(SHORT EXERCISE)
Rewrite the passage about Kamise from "We were prepared" up to and including "at all costs.", putting "bathtub" in place of "tub".

(PAGE EXCERPT)
——

We were prepared for the worst. These children, who’ve fended for themselves on the streets, could have arrived with hardened hearts. Instead, Kamise clings to me. She can’t get enough of me. Hugging until we’ve melded into one. For a few days she pushed back at my authority. I replaced her “no” with a “Yes Mommy” and she now joyfully responds to my requests, “Ok! Yes Mommy!”

As I was applying my makeup at 4 (life has slowed immensely) in the afternoon on Wednesday, she ran in from the backyard and whispered, “Mommy, shower.” I drew the bathwater with the necessary bubbles overflowing and she couldn’t have leapt in faster. But when I left the bathroom, she exclaimed, “Mommy!” and leapt out of the tub. I put her back in and sat. And was “with” her. And took in the beauty of this little one who has finally been given the gift of one who adores her…and will protect her at all costs.

——

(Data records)

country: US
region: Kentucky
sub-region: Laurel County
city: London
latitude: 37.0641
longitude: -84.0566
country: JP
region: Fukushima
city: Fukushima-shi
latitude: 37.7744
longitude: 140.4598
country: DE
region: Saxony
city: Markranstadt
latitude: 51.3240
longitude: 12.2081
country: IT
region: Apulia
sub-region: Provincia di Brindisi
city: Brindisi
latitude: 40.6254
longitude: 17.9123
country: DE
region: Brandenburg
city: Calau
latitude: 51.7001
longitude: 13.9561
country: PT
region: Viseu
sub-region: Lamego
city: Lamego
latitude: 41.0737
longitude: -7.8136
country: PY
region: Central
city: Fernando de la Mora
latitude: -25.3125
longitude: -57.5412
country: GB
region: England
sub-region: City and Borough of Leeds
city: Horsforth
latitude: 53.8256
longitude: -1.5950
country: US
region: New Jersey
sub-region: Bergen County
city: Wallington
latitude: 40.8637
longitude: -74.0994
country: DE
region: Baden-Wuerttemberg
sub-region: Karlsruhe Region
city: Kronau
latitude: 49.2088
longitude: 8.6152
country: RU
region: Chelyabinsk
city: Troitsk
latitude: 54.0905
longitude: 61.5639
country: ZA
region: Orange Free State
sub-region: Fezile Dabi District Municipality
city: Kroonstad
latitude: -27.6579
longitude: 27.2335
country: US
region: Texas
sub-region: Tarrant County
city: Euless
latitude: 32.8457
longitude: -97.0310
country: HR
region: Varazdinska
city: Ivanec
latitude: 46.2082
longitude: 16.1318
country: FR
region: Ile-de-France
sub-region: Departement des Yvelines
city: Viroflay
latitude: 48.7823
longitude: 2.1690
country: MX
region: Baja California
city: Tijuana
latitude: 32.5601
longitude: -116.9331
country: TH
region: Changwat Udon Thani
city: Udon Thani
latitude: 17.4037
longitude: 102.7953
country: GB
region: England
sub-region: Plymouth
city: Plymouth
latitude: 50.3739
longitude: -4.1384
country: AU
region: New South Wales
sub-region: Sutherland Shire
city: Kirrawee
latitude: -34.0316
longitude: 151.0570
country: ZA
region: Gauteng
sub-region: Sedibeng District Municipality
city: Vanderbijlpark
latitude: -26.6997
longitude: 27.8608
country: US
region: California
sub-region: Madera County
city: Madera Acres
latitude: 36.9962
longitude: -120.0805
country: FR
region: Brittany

——

(THE RESULT)
We were prepared for the worst. These children, who’ve fended for themselves on the streets, could have arrived with hardened hearts. Instead, Kamise clings to me. She can’t get enough of me. Hugging until we’ve melded into one. For a few days she pushed back at my authority. I replaced her “no” with a “Yes Mommy” and she now joyfully responds to my requests, “Ok! Yes Mommy!”

As I was applying my makeup at 4 (life has slowed immensely) in the afternoon on Wednesday, she ran in from the backyard and whispered, “Mommy, shower.” I drew the bathwater with the necessary bubbles overflowing and she couldn’t have leapt in faster. But when I left the bathroom, she exclaimed, “Mommy!” and leapt out of the bathtub. I put her back in and sat. And was “with” her. And took in the beauty of this little one who has finally been given the gift of one who adores her…and will protect her at all costs.